- WTI is probing $79.00, having bounced at key support in the $77.00 area.
- Fundamental newsflow continues to err on the bearish/negative side.
Crude oil prices have been tentatively recovering ground after hitting six-week lows as the US session has gone by, following a sharp drop on Wednesday that carried all the way through into the early Thursday European session. Front-month futures contracts for the American benchmark for sweet light crude oil, West Texas Intermediary or WTI, has rallied back to prove the $79.00 level in recent trade, a decent recovery from earlier session lows just above $77.00. That still leaves WTI prices about $2.0 or 2.5% down on the week.
Technical buying after WTI bounced from a key area of support (the 6 July high at $77.00) appears to be the main driver of Thursday’s modest recovery. From a fundamental standpoint, recent updates remain mostly bearish and, as a result, any recovery back towards the $80 area might prove nothing more than a dead cat bounce.
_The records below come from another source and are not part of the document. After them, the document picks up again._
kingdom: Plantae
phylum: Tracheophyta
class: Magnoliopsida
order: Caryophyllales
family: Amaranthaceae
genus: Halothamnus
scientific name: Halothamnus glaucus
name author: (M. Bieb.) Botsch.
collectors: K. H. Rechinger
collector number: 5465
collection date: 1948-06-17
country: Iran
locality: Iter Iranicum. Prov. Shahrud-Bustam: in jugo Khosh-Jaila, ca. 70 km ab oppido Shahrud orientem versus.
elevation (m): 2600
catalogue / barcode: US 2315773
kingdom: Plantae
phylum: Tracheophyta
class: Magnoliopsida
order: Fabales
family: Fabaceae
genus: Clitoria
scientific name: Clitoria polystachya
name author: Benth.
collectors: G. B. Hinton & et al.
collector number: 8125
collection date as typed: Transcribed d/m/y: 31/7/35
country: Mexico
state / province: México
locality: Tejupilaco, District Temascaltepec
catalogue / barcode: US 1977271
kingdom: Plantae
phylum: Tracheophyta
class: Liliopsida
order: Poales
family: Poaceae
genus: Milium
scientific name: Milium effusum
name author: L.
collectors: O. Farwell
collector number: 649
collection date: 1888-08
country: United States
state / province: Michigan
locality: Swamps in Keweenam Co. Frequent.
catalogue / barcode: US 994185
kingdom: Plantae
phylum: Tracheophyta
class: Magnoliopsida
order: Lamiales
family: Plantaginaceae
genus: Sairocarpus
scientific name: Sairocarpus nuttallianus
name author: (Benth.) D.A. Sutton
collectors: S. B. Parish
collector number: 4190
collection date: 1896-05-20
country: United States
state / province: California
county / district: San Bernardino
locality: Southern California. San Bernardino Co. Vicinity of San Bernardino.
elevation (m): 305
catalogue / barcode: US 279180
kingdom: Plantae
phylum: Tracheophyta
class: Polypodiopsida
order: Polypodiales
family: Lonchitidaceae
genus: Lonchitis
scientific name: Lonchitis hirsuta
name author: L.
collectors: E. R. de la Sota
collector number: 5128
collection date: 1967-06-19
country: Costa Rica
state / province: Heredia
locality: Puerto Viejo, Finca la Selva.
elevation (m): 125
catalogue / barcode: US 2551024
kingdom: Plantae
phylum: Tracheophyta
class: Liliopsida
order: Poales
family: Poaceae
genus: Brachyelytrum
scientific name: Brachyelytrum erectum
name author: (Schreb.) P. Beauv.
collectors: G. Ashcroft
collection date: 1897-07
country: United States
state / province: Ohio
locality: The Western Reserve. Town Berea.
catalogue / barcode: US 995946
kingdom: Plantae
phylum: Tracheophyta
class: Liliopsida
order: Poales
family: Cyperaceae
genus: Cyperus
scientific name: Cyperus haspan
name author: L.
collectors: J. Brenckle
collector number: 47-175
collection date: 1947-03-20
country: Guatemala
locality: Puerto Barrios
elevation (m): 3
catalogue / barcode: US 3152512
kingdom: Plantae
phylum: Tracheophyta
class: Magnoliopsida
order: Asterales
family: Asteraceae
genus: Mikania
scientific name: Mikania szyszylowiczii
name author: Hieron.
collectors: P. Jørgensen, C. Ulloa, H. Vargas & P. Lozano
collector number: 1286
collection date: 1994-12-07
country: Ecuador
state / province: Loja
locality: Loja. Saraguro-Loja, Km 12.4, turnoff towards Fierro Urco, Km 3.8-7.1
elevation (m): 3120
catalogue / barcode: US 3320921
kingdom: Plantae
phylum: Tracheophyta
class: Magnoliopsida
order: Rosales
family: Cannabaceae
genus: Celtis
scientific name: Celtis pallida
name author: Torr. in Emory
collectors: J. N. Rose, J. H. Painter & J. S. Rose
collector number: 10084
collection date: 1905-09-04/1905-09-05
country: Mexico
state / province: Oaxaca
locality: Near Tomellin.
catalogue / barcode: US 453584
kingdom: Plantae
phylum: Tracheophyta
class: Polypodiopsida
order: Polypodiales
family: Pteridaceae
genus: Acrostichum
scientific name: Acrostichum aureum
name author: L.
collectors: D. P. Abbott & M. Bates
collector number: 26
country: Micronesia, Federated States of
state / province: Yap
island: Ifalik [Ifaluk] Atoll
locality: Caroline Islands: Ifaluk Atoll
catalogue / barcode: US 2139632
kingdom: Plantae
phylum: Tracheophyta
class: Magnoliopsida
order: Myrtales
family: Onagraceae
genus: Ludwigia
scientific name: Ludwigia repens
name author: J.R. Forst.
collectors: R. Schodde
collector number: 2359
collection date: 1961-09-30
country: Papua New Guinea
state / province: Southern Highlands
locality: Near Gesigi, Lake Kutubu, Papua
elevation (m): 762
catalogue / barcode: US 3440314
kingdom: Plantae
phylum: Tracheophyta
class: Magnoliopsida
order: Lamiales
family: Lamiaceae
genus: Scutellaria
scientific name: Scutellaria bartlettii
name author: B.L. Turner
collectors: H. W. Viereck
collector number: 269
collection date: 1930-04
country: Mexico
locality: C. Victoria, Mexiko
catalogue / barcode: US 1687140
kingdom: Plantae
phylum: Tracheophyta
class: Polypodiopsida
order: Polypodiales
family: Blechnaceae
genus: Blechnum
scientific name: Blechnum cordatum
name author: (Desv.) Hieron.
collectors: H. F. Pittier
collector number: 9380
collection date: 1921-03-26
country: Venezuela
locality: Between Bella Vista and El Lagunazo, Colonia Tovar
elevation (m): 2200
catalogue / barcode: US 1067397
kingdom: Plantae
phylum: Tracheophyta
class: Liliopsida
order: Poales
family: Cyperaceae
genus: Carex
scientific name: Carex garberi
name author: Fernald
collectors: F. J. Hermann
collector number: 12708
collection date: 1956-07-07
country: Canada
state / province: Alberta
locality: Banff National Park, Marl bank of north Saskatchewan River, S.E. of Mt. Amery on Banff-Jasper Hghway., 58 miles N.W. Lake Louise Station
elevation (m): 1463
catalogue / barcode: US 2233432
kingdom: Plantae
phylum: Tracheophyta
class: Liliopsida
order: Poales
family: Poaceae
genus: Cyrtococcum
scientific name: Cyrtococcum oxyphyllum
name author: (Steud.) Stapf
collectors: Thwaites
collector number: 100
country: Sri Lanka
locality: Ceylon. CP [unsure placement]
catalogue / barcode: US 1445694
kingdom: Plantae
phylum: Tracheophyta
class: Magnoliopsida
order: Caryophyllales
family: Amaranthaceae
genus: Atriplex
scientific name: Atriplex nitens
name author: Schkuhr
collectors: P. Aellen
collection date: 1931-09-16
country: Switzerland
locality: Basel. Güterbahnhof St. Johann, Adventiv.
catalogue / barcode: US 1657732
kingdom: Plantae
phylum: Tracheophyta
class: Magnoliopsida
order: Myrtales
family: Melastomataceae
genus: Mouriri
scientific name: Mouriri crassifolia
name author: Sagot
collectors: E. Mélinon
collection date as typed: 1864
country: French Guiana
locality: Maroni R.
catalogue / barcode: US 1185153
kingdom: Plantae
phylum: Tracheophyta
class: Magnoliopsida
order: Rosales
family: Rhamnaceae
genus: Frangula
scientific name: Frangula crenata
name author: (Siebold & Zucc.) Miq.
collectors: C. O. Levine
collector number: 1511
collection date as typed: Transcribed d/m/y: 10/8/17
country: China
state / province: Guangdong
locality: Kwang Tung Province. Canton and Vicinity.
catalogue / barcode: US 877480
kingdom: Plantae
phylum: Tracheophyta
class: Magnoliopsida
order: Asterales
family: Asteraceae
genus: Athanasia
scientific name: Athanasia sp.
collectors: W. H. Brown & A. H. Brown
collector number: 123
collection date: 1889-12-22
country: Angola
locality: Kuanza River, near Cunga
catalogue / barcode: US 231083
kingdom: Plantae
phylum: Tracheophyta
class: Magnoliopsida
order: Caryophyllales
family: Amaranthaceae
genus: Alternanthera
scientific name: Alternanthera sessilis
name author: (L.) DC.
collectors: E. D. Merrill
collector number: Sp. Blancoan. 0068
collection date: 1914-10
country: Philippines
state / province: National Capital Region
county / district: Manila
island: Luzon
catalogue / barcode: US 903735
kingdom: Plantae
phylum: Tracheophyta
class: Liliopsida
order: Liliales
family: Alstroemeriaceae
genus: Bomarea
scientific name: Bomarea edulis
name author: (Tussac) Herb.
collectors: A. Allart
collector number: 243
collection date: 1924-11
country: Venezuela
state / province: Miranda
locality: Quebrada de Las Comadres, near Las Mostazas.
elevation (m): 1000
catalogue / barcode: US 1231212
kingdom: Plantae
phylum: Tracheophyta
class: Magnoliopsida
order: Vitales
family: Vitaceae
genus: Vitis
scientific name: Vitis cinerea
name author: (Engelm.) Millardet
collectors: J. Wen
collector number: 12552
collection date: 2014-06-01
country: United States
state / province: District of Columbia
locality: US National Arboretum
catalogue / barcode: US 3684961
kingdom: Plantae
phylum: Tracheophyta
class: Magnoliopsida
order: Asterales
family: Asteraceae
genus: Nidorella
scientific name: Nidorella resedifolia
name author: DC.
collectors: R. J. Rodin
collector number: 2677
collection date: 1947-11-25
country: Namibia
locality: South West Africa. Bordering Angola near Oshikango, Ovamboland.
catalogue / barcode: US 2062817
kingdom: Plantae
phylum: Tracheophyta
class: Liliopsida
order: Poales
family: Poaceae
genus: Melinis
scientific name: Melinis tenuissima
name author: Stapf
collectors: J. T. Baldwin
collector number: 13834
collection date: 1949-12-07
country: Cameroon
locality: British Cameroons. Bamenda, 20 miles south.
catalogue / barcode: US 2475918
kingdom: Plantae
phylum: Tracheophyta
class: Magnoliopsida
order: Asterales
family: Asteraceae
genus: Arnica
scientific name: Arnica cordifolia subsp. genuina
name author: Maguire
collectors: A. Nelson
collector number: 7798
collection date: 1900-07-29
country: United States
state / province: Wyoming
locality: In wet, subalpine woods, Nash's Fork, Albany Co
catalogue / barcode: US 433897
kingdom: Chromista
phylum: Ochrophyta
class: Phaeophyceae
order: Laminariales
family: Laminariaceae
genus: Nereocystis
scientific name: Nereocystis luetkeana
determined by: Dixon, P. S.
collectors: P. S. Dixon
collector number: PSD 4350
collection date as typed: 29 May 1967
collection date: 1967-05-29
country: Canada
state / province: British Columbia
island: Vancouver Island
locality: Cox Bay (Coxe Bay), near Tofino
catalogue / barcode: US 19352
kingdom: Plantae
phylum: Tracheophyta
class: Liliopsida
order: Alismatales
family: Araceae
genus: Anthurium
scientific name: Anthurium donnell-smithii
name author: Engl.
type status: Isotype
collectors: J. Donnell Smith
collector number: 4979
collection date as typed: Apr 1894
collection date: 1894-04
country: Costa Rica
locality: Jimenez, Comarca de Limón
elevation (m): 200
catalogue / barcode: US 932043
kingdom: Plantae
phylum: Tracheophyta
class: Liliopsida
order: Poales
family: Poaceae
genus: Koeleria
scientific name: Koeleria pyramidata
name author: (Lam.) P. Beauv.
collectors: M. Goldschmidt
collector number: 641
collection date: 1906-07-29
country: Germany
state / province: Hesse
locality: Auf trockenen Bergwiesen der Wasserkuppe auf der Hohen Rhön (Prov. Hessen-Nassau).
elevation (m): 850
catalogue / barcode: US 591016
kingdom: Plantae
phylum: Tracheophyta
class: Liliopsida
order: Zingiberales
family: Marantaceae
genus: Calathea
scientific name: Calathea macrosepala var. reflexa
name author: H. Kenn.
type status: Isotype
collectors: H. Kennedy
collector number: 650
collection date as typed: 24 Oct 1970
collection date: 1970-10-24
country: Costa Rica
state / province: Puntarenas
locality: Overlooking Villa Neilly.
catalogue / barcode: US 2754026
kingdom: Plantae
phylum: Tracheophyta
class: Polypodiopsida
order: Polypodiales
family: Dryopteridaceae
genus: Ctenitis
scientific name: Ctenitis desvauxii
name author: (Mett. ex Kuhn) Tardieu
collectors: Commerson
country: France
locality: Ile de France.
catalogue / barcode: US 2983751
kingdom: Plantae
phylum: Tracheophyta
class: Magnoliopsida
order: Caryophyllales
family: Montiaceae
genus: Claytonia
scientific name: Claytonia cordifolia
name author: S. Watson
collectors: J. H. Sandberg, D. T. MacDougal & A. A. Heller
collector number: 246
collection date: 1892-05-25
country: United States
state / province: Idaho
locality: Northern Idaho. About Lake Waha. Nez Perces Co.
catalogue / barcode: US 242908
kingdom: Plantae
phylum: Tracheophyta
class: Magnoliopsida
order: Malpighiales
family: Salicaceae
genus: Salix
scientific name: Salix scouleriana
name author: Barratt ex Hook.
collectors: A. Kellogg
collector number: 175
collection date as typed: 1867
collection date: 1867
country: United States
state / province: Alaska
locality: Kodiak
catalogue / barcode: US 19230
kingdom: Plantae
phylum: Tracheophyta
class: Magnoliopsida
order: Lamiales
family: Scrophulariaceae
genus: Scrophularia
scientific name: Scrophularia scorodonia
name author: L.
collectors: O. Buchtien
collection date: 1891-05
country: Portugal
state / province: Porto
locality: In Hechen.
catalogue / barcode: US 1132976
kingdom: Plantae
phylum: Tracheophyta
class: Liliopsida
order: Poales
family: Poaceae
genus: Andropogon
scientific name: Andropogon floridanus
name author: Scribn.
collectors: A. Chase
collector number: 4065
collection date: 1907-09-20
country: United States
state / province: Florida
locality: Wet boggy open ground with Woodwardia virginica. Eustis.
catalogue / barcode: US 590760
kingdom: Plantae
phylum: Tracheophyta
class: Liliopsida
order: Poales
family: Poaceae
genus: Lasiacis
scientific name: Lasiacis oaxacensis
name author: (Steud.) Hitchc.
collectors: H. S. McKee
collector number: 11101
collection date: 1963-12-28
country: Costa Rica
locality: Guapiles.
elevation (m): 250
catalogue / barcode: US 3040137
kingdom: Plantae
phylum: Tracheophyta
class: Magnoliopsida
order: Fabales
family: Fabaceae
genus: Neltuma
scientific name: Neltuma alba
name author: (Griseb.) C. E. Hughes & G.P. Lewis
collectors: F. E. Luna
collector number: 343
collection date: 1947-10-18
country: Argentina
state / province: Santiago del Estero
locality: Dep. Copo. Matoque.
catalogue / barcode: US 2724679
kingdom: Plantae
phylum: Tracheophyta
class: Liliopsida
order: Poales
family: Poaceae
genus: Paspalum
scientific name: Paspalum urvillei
The US is gearing up for a crude oil reserve release and has pressing major Asian oil imports to join it, including China, Japan and South Korea. Chinese authorities have already said that they are preparing for a crude oil reserve release.
Meanwhile, the European demand outlook this winter is faltering as Covid-19 infections surge and government reinstates varied degrees of lockdown restrictions. In terms of the latest on that front, the European press is reporting that Austria could be about to reimpose full lockdown, the Netherlands has introduced a partial lockdown and now Germany is talking about a lockdown for the unvaccinated if hospitalisations cross above a certain threshold.
Elsewhere, and in terms of the broader supply/demand balance that is the most important long-term factor for crude oil markets, market participants are getting jittery about the 2022 outlook. Earlier in the week, the Secretary-General of OPEC+ said he expects oil markets to have returned to a surplus (i.e. more supply than demand) by December, while the oil minister from the UAE said he expected a surplus in Q1 2022. Output is expected to grow in the coming months in the US, as output returns back to pre-pandemic levels. Output is also expected to grow significantly from OPEC+, as the cartel continues to increase its production quotas each month and as OPEC+ nations who have involuntarily struggled to keep up with OPEC+ output hikes catch up. That crude oil prices will moderate in 2022 appears already to be a consensus view.